His choice for such crabs is not out of superstition, but from his long years as a pond worker. Mud crabs that are bakla are actually juvenile crabs that have yet to reach full maturity. These crabs are just of the right size, not too big not too small, and are easy to clean.
My granduncle would personally choose the plastic batsa for each crab for slaughter. Each crab would need to have a round apron on its belly distinguishing it from the more phallic aprons of its male counterparts. He would weigh them against each other by the hand and choose the heavier of the two with a murmur of prayer to whomever saint comes to mind that the batch chosen would be blessed with the most aligue (crab fat). It is this fat that interacts with tausi and vinegar in producing the distinctive flavor of the dish.

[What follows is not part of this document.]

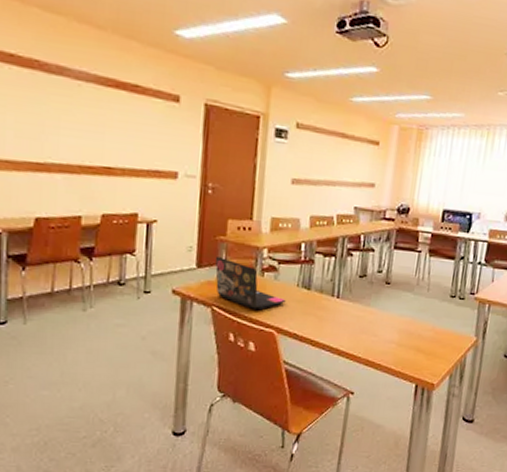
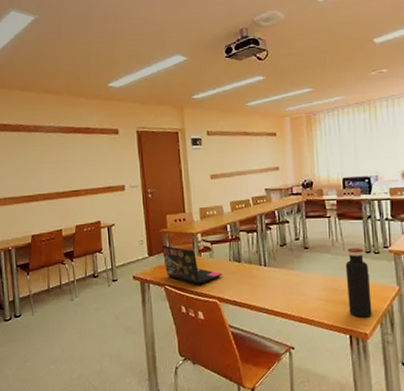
water bottle: none [420,290,450,367] -> present [345,248,372,318]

My granduncle would clean each crab with a new unused toothbrush removing gunk and whatever dirt from each crab’s body. Scrupulously cleaning the carbs ensures the dish would last longer. Blanching the crabs with hot water instantly kills the crabs and allows one to safely cut them in two, any fat that drips out would be saved for cooking. Tausi and vinger would be mixed together in a hot pot. My granduncle would insist on the tausi brand that is sold in small plastic yellow cups. This brand is less salty than the canned ones. The ratio of the two ingredients would be 2 cups of tausi to ½ cup of vinegar for a whole kilo of crabs. Simmered in a hot pot, the crabs would be cooked for five to ten minutes mixing them evenly with the vinegar and tausi sauce allowing the aligue to seep into the mixture. One would then add four cups of water to the dish and allow it to simmer for another three minutes. By this time, the magic has already worked its way. The aligue had already morphed with the tausi and the vinegar. The flavor is just the right saltiness with a tinge of light sour and sweet rich taste from the vinegar and aligue. The sauce from the dish would be enough to flavor a hot plate of rice.

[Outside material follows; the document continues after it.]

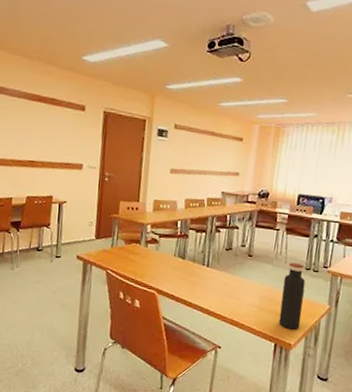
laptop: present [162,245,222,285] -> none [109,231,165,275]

My granduncle would always remark that simple ingredients when tweaked in the right ratio and combination could spell a lot of flavorful differences. Cooking, he said is like a happy marriage, the flavors get along with one another, complementing and not overpowering to produce one ideal taste. Tasting this dish with your bare hands and slurping and sucking the flavor from the carbs would really convince you that there are indeed ingredients made for each other.